Component 2 of the What Works programme is now well into its implementation phase, with efforts currently focused on formative work for two of the project’s largest research studies: an assessment of a comprehensive case management model using a task sharing approach with refugee community workers in Dadaab Kenya; and a population-based mixed methods prevalence study in South Sudan.
In June, research partners London School of Hygiene and Tropical Medicine (LSHTM) and the African Population Health and Research Center (APHRC) conducted formative research in Dadaab in northern Kenya, working closely with International Rescue Committee (IRC) and CARE programme teams in Hagadera and Dagahaley refugee camps.
The formative work will use qualitative and quantitative approaches to understand the experiences of refugee community workers and national staff delivering comprehensive case management services. The findings from the formative research will inform the development of a cohort survey where researchers will explore whether a comprehensive case management approach using task sharing to deliver gender-based violence response services is an acceptable, feasible and effective approach to improving the safety, health and well-being of GBV survivors. The researchers will be based with IRC and CARE staff in Dadaab, with the cohort survey due to take place in early 2016.
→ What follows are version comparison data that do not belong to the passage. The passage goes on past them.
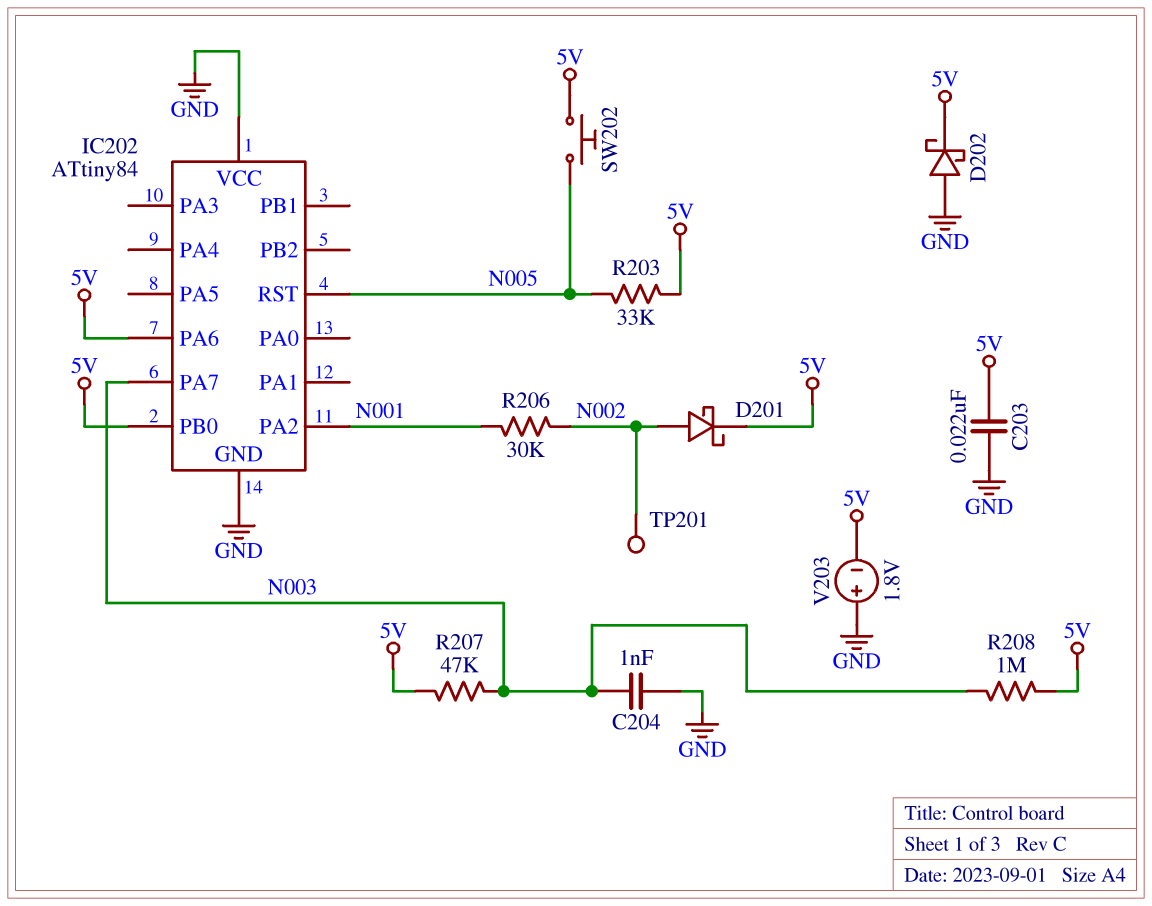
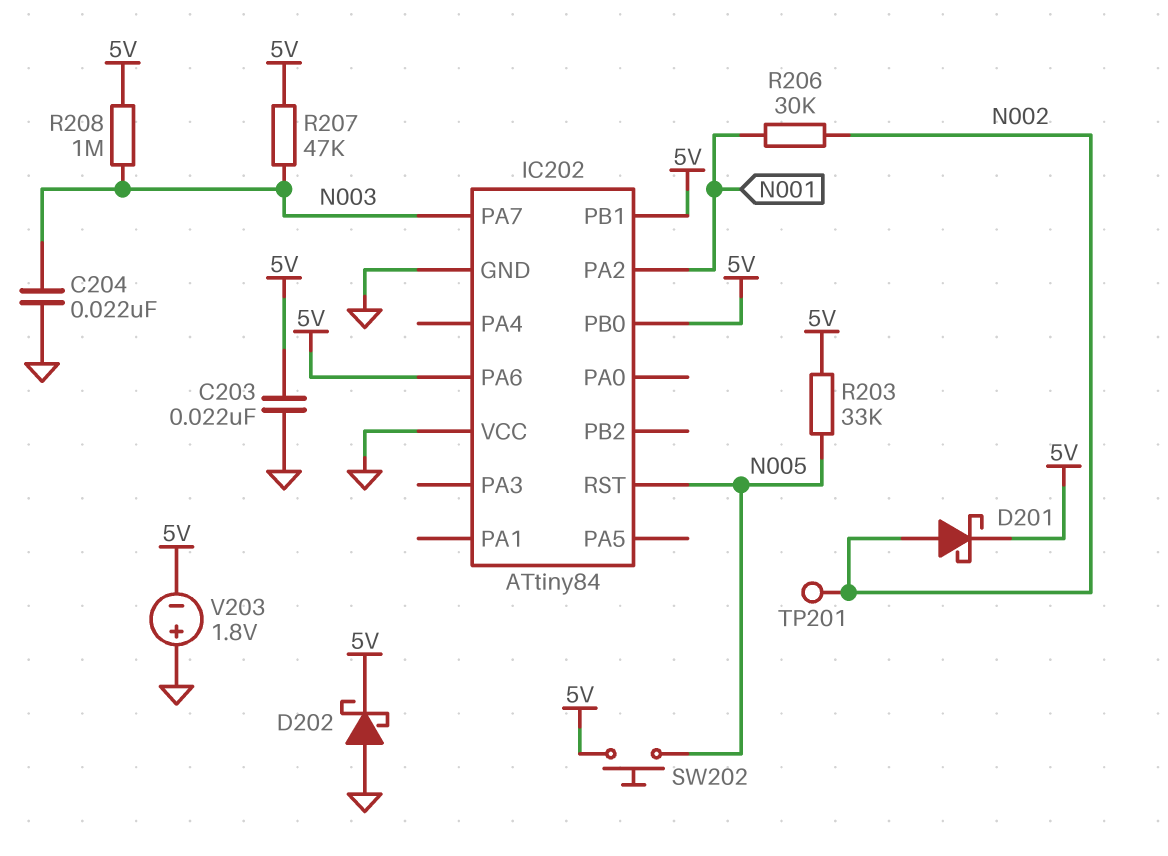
C204: 1nF (GND, N003) -> 22nF (GND, N003)
IC202 pin PB1: none -> 5V

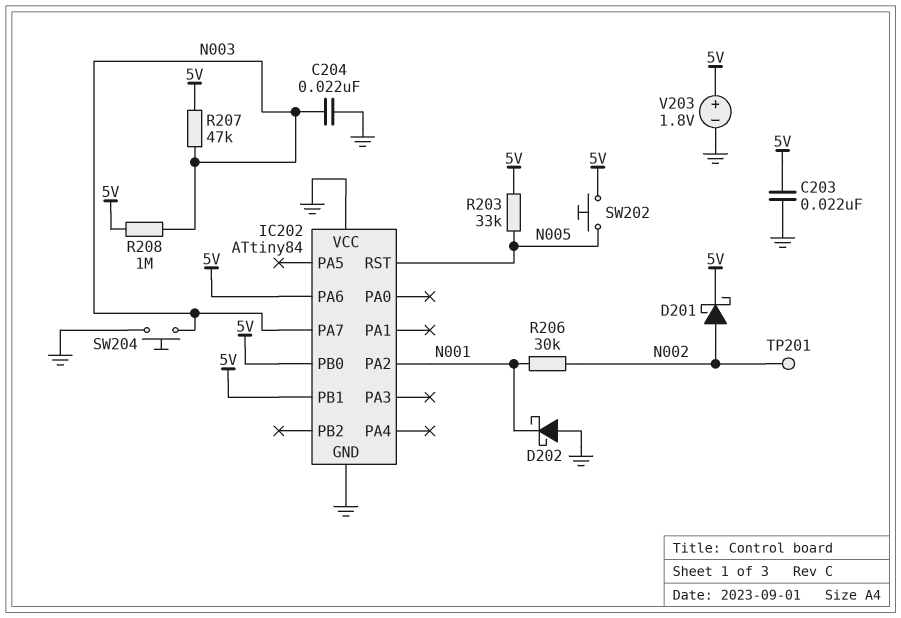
D202: schottky (A GND, K 5V) -> schottky (A GND, K N001)
SW204: none -> button (GND, N003)
V203: 1.8V (plus GND, minus 5V) -> 1.8V (plus 5V, minus GND)

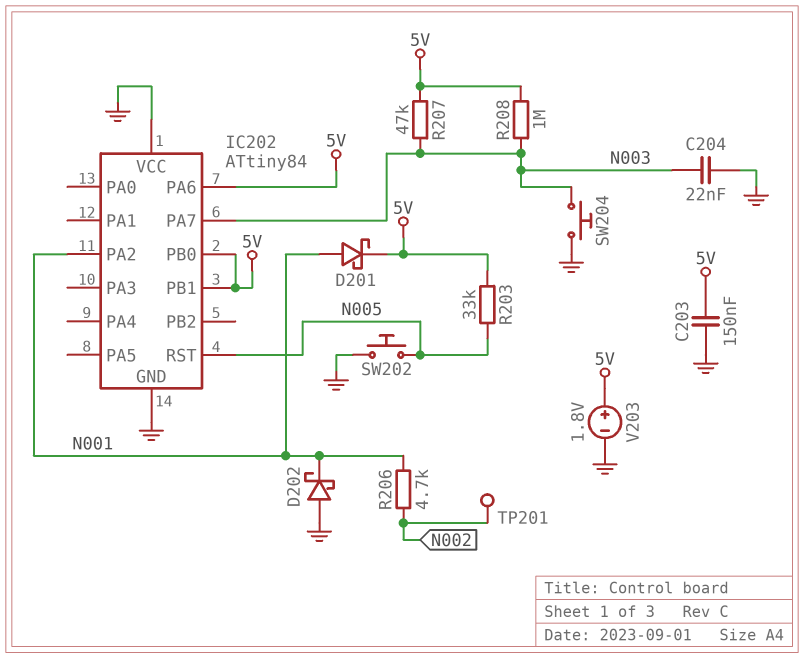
C203: 22nF (5V, GND) -> 150nF (5V, GND)
D201: schottky (A N002, K 5V) -> schottky (A N001, K 5V)
R206: 30k (N001, N002) -> 4.7k (N001, N002)
SW202: button (5V, N005) -> button (GND, N005)

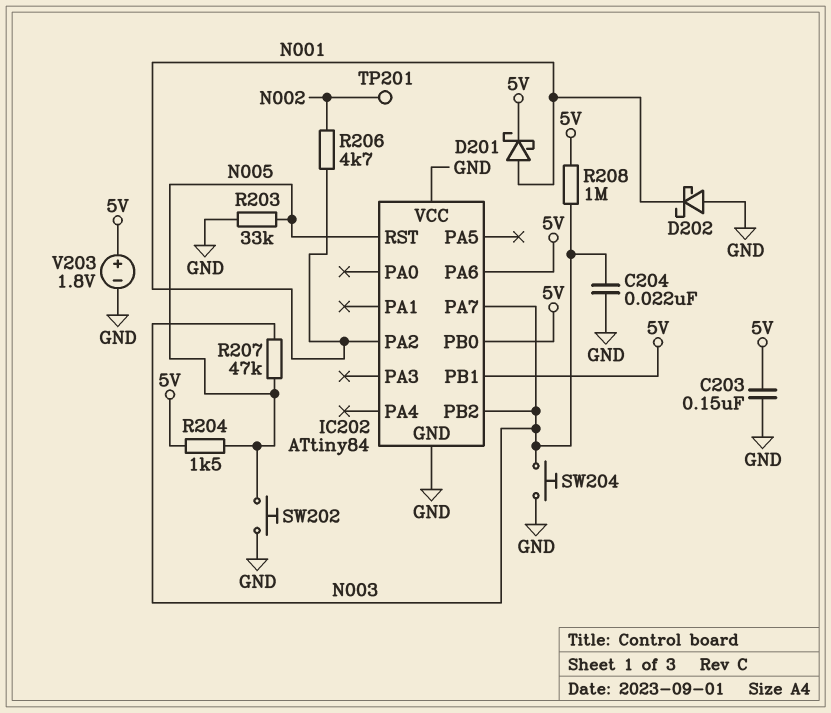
IC202 pin PB2: none -> N003
R203: 33k (5V, N005) -> 33k (GND, N005)
R204: none -> 1.5k (5V, N005)
R207: 47k (5V, N003) -> 47k (N003, N005)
In South Sudan in July, the Global Women’s Institute (GWI) at the George Washington University will conduct formative research in urban, rural and Protection of Civilian (PoC) camp settings in Central Equatoria and Lakes states of South Sudan. They will lead a team of experts from the GWI, IRC, CARE and Forcier Consulting to conduct participatory research with a range of stakeholders, from government, NGO and humanitarian sectors, and communities in the selected research sites. Through the formative research the GWI plan to gain a richer understanding of the context of violence against women and girls and the conflict in South Sudan, which will inform the design of the population-based survey due to take place later in 2015.
In addition to formative research, Component 2 will soon be publishing a research report and policy brief on our retrospective study on the international response to Typhoon Haiyan in the Philippines – looking at how the specific needs of women and girls were taken in to account in immediate aftermath of the disaster. It is hoped that findings from the study can feed in to discussions around implementation of the new Inter-Agency Standing Committee’s Guidelines for Integrating Gender-based Violence Interventions in Humanitarian Action. The Consortium will also publish an evidence brief summarising recent systematic reviews on gender-based violence in conflict and humanitarian settings, which will form the basis of a searchable online database being developed by the GWI, to guide effective and evidence-based prevention and response to violence against women and girls.
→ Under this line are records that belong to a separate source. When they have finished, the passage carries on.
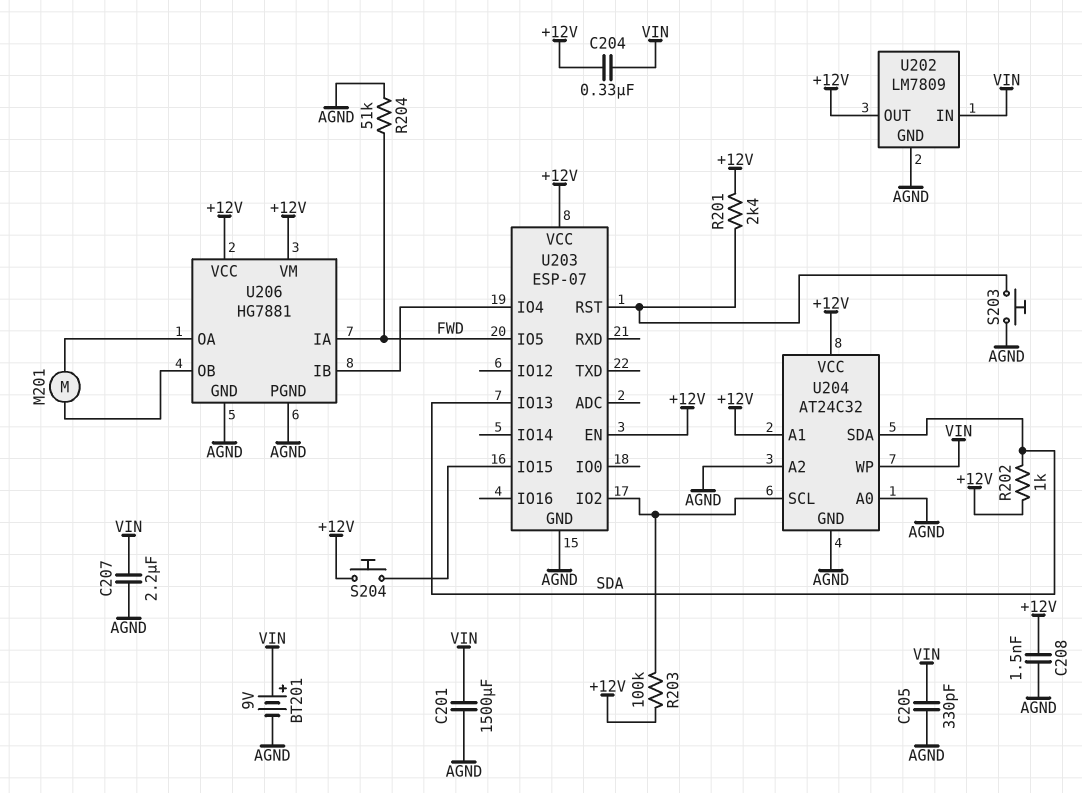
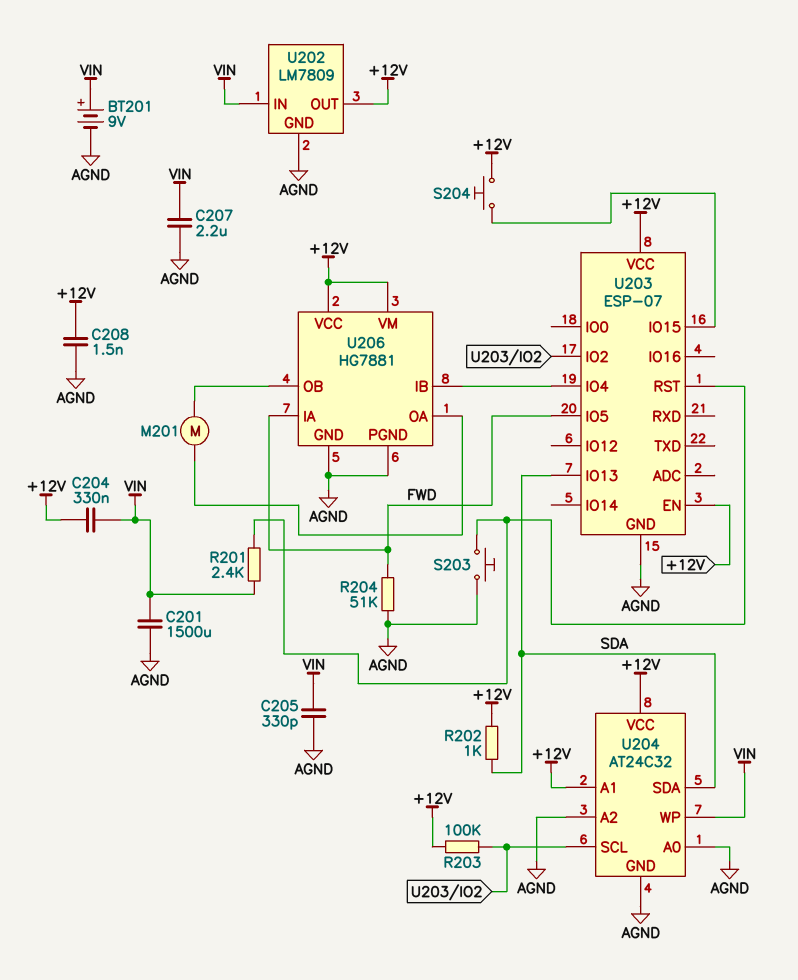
R201: 2.4k (+12V, U203/RST) -> 2.4k (U203/RST, VIN)

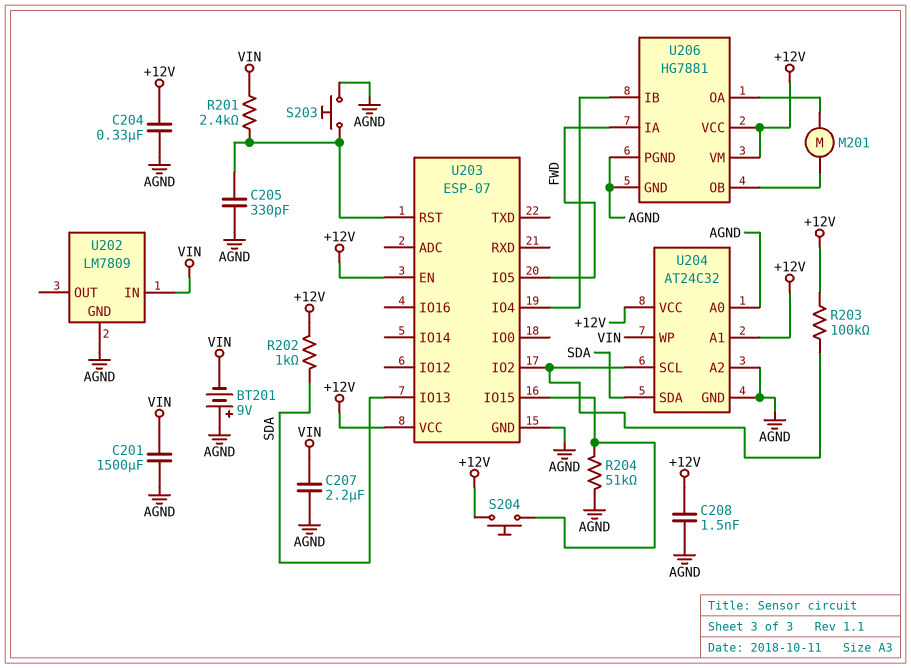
BT201: 9V (plus VIN, minus AGND) -> 9V (plus AGND, minus VIN)
C204: 330nF (+12V, VIN) -> 330nF (+12V, AGND)
C205: 330pF (AGND, VIN) -> 330pF (AGND, U203/RST)
R204: 51k (AGND, FWD) -> 51k (AGND, U203/IO15)
U202 pin OUT: +12V -> none

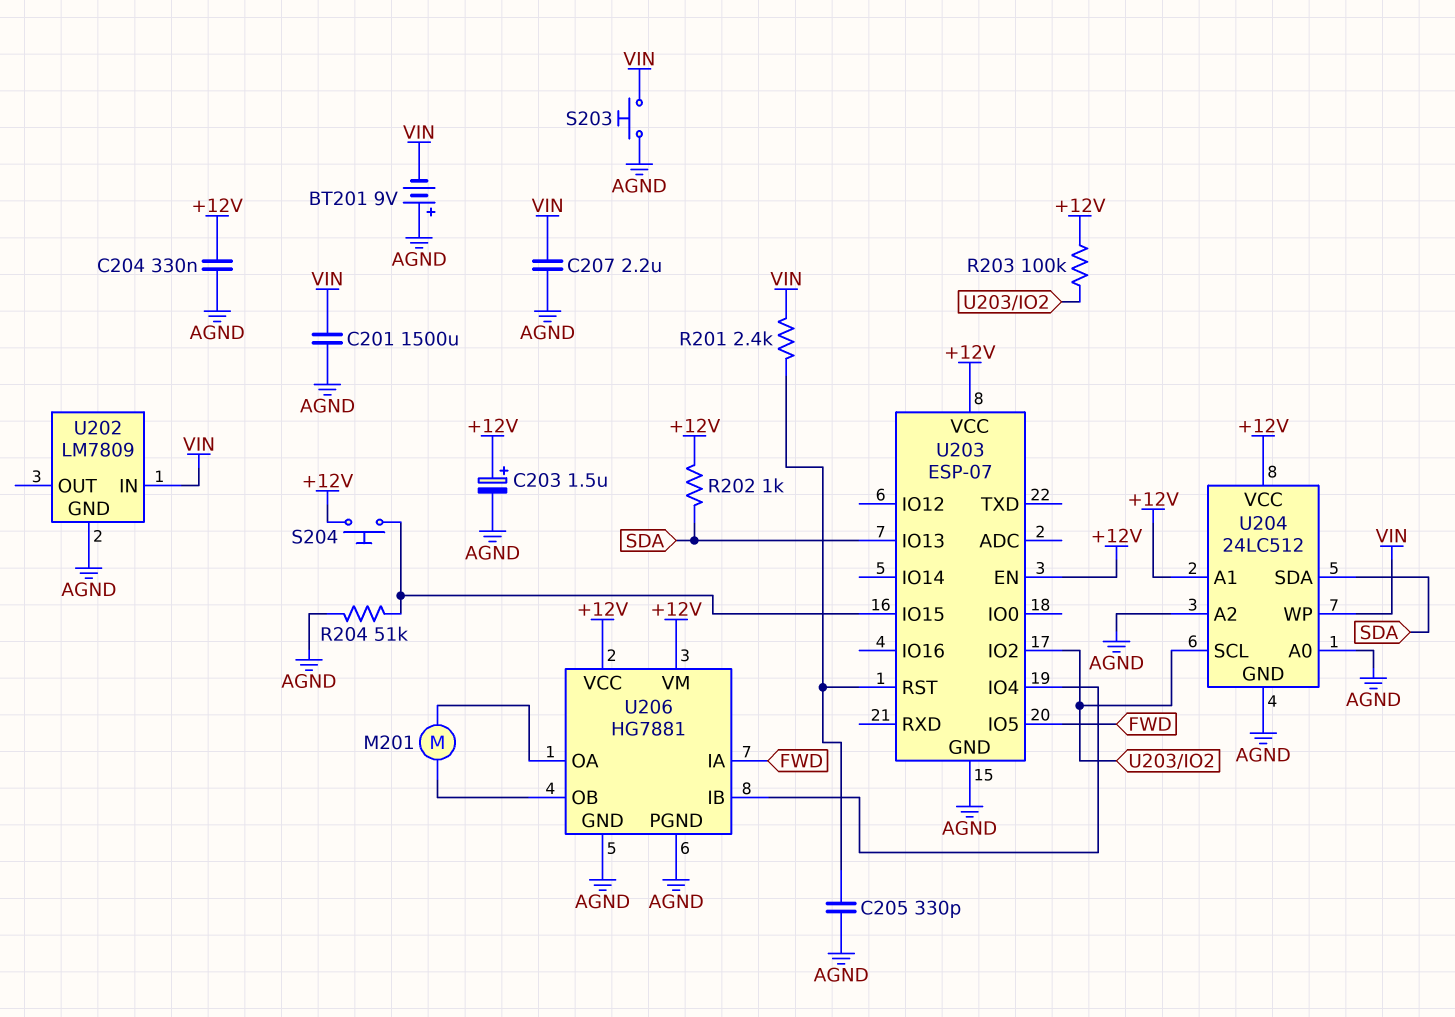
C203: none -> 1.5uF (plus +12V, minus AGND)
C208: 1.5nF (+12V, AGND) -> none
S203: button (AGND, U203/RST) -> button (AGND, VIN)
U204: AT24C32 -> 24LC512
Preparatory work is also underway for two further studies within the Component 2 portfolio of research: a study that will systematically assess and synthesise existing evidence of the impacts of state building and peace building related to violence against women and girls in four countries; and an evaluation of the impact of cash programming on women’s protection, agency and empowerment in the immediate onset of a humanitarian emergency. For the cash study, IRB approval has recently been obtained and the research team is now developing criteria for site selection of potential emergencies.